▶ **Passage**:
◇ ◇ ◇ ◇ ◇ ◇ ◇

MANCHESTER, N.H. (AP) – Slipping in the polls on the eve of an election year, President Bush forcefully defended his handling of postwar Iraq and the economy Thursday in a visit to the nation’s first presidential primary state.

Bush recast his usual road remarks into a tough-talking speech portraying him as a decisive leader who has dealt with challenges arising from terrorist attacks, two wars and an economy that slipped into recession after he took office. “We’ve been through a lot, but we acted, we led,” he said.

In a slap at Democratic critics on his first trip to New Hampshire in nearly a year, Bush said America’s challenges “cannot be met with timid actions or bitter words.”

Bush lost the state’s presidential primary to John McCain three years ago but then won a narrow victory in the November general election. New Hampshire was the only New England state Bush won.

Bush opened the day with a speech at an Air National Guard base in Portsmouth to a military audience, then flew to Manchester to speak with business leaders.

The president also was raising money in Lexington, Ky., for Rep. Ernie Fletcher, who is in a close race with Democrat Ben Chandler for Kentucky governor on Nov. 4.

◇ ◇ ◇ ◇ ◇ ◇ ◇

▶ **Exercise tasks**:
**a.** According to the news story, who beat Bush in the New Hampshire presidential primary three years earlier?
**b.** Say whether each statement agrees with the news story, and quote the words that decide it.
(i) Bush won New Hampshire in the November general election by a wide margin.
(ii) Bush spoke to a military audience at an Air National Guard base in Portsmouth.
(iii) Ernie Fletcher is running against Ben Chandler for Kentucky governor.

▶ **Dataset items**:
◇ ◇ ◇ ◇ ◇ ◇ ◇

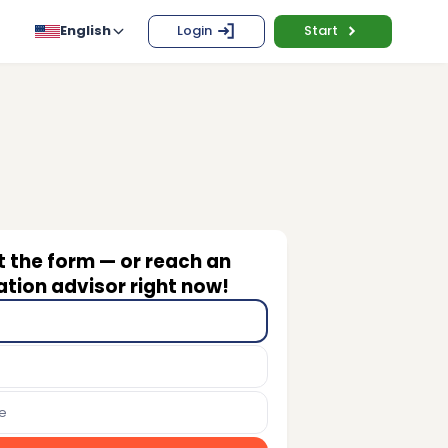
English
Login
Start
ut the form — or reach an
tion advisor right now!
e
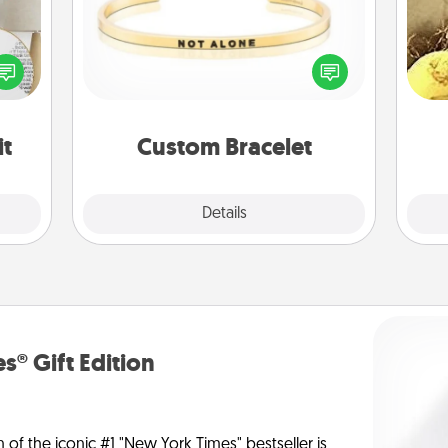
loved
In a season where many feel
ex
nto a
isolated, you can remind your loved
rait!
one they are not alone.
th
it
Custom Bracelet
Explore
Details
Close
s® Gift Edition
n of the iconic #1 "New York Times" bestseller is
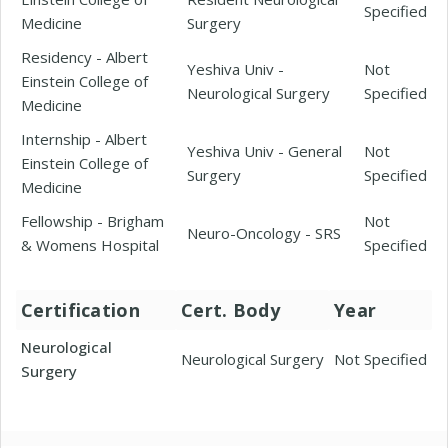
Specified
Medicine
Surgery
Residency - Albert
Yeshiva Univ -
Not
Einstein College of
Neurological Surgery
Specified
Medicine
Internship - Albert
Yeshiva Univ - General
Not
Einstein College of
Surgery
Specified
Medicine
Fellowship - Brigham
Not
Neuro-Oncology - SRS
& Womens Hospital
Specified
Certification
Cert. Body
Year
Neurological
Neurological Surgery
Not Specified
Surgery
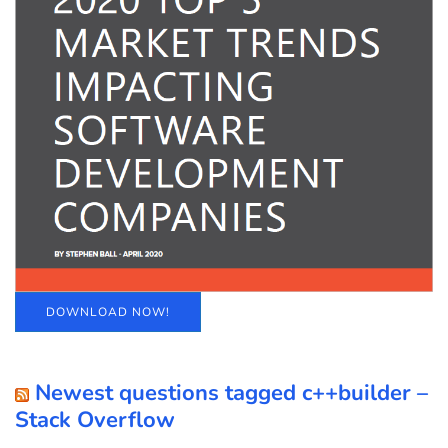
DOWNLOAD NOW!
Newest questions tagged c++builder –
Stack Overflow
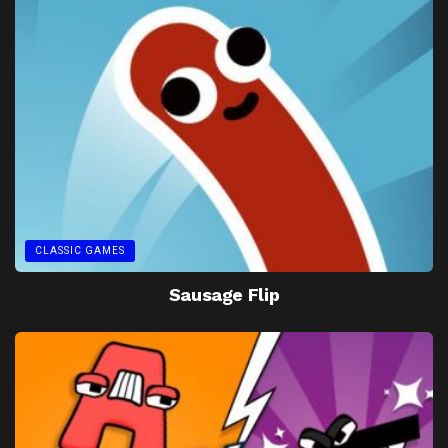
CLASSIC GAMES
Sausage Flip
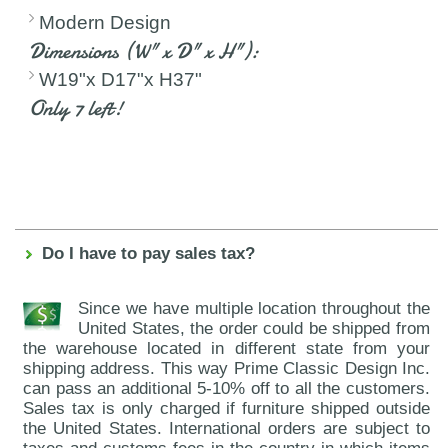
Modern Design
Dimensions (W" x D" x H"):
W19"x D17"x H37"
Only 7 left!
Do I have to pay sales tax?
Since we have multiple location throughout the
United States, the order could be shipped from
the warehouse located in different state from your
shipping address. This way Prime Classic Design Inc.
can pass an additional 5-10% off to all the customers.
Sales tax is only charged if furniture shipped outside
the United States. International orders are subject to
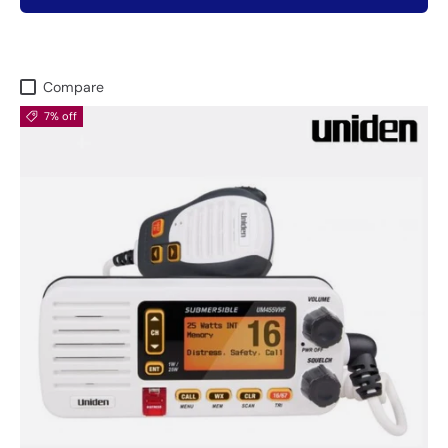
Compare
7% off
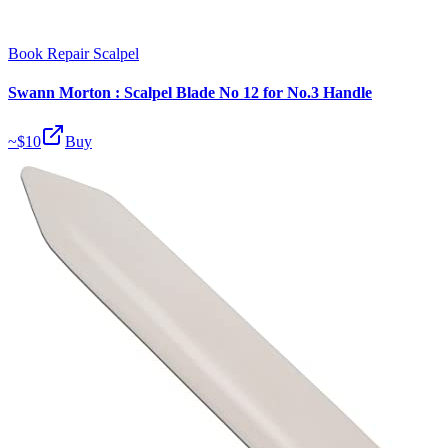
Book Repair Scalpel
Swann Morton : Scalpel Blade No 12 for No.3 Handle
~$
10
Buy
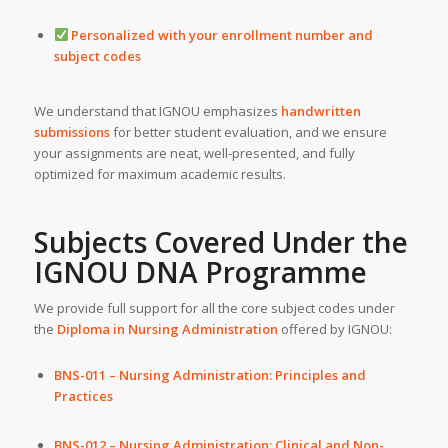
Personalized with your enrollment number and
subject codes
We understand that IGNOU emphasizes
handwritten
submissions
for better student evaluation, and we ensure
your assignments are neat, well-presented, and fully
optimized for maximum academic results.
Subjects Covered Under the
IGNOU DNA Programme
We provide full support for all the core subject codes under
the
Diploma in Nursing Administration
offered by IGNOU:
BNS-011 – Nursing Administration: Principles and
Practices
BNS-012 – Nursing Administration: Clinical and Non-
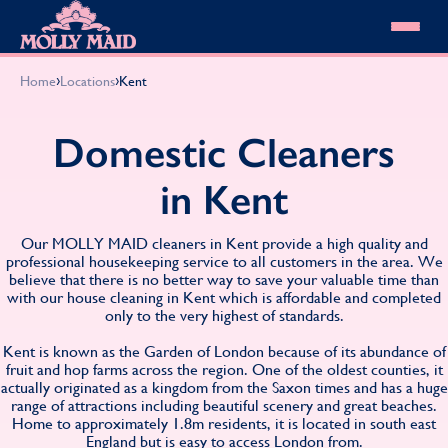
Skip to content
MOLLY MAID
›
›
Home
Locations
Kent
Cleaning Services
Domestic Cleaning
Our locations
Domestic Cleaners
Spring Cleaning
About MOLLY MAID
Summer Cleaning
in Kent
Cleaning Jobs
Cleaning Jobs
End of Tenancy Cleaning
Pricing
Want to own a franchise?
Holiday Let Cleaning
Our Customer Guarantee
Our MOLLY MAID cleaners in Kent provide a high quality and
Shop cleaning products
Work From Home Cleaning
HomeSafe Cleaning System
professional housekeeping service to all customers in the area. We
View All
Blog
believe that there is no better way to save your valuable time than
Why choose Molly Maid
with our house cleaning in Kent which is affordable and completed
Gift Vouchers
only to the very highest of standards.
Cleaning Products
Customer reviews
Kent is known as the Garden of London because of its abundance of
fruit and hop farms across the region. One of the oldest counties, it
Community Heroes
0808 501 3995
actually originated as a kingdom from the Saxon times and has a huge
Contact us
range of attractions including beautiful scenery and great beaches.
Find your local MOLLY MAID cleaner
Home to approximately 1.8m residents, it is located in south east
England but is easy to access London from.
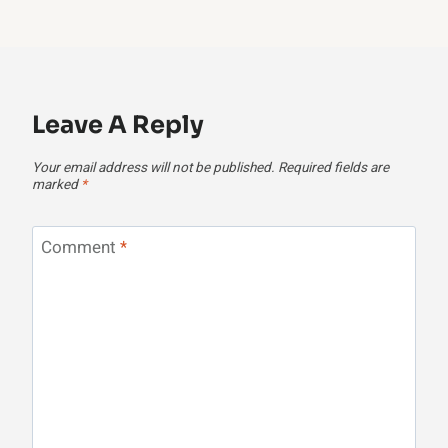
Leave A Reply
Your email address will not be published.
Required fields are
marked
*
Comment
*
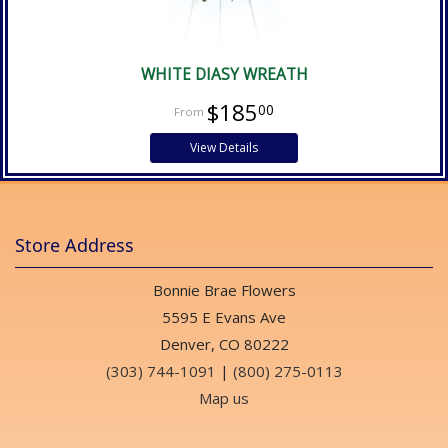
WHITE DIASY WREATH
$185
00
View Details
Store Address
Bonnie Brae Flowers
5595 E Evans Ave
Denver, CO 80222
(303) 744-1091
|
(800) 275-0113
Map us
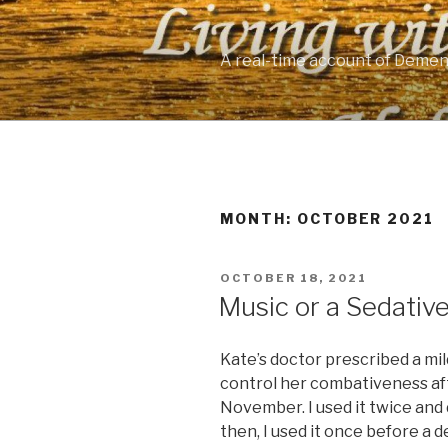
Skip
to
content
A real-time account of Demen
MONTH: OCTOBER 2021
POSTED
OCTOBER 18, 2021
ON
Music or a Sedativ
Kate’s doctor prescribed a mil
control her combativeness aft
November. I used it twice and d
then, I used it once before a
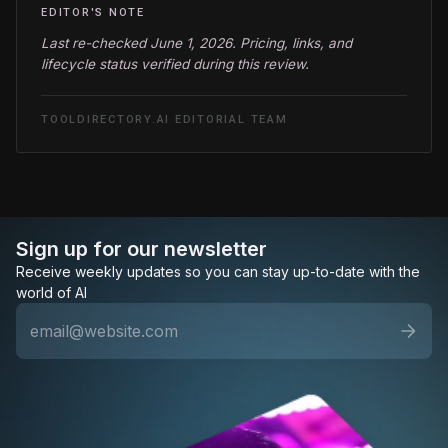
EDITOR'S NOTE
Last re-checked June 1, 2026. Pricing, links, and
lifecycle status verified during this review.
TOOLDIRECTORY.AI EDITORIAL TEAM
Sign up for our newsletter
Receive weekly updates so you can stay up-to-date with the
world of AI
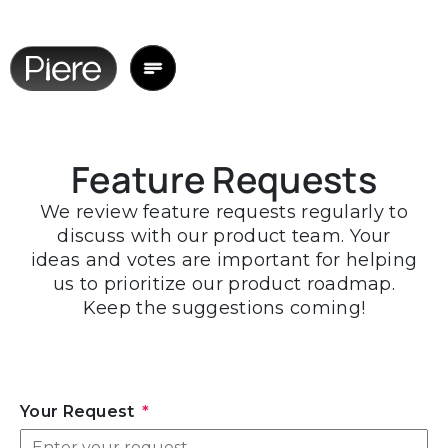
Feature Requests
We review feature requests regularly to
discuss with our product team. Your
ideas and votes are important for helping
us to prioritize our product roadmap.
Keep the suggestions coming!
Your Request
*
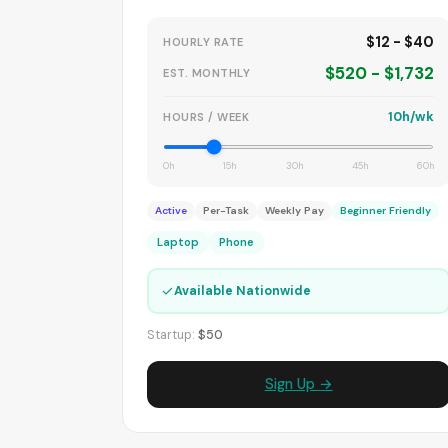
$12 - $40
HOURLY RATE
$520 - $1,732
EST. MONTHLY
10h/wk
HOURS / WEEK
0h
15h
30h
45h
60h
Active
Per-Task
Weekly Pay
Beginner Friendly
Laptop
Phone
✓
Available Nationwide
Startup:
$50
Sign Up →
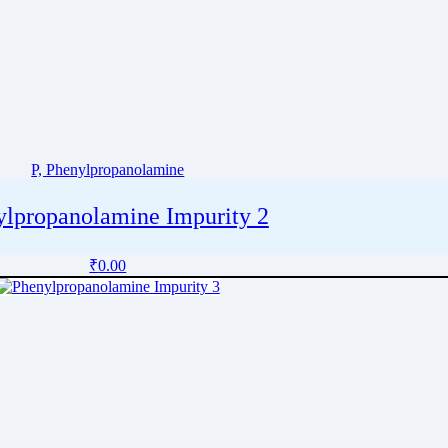
P, Phenylpropanolamine
ylpropanolamine Impurity 2
₹
0.00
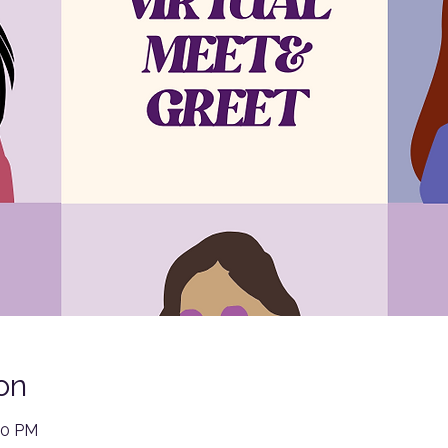
on
00 PM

◇ ◇ ◇ ◇ ◇ ◇ ◇

▶ **Solution set**:
**a.** John McCain

**b.**
(i) No: "then won a narrow victory in the November general election"
(ii) Yes: "a speech at an Air National Guard base in Portsmouth to a military audience"
(iii) Yes: "who is in a close race with Democrat Ben Chandler for Kentucky governor"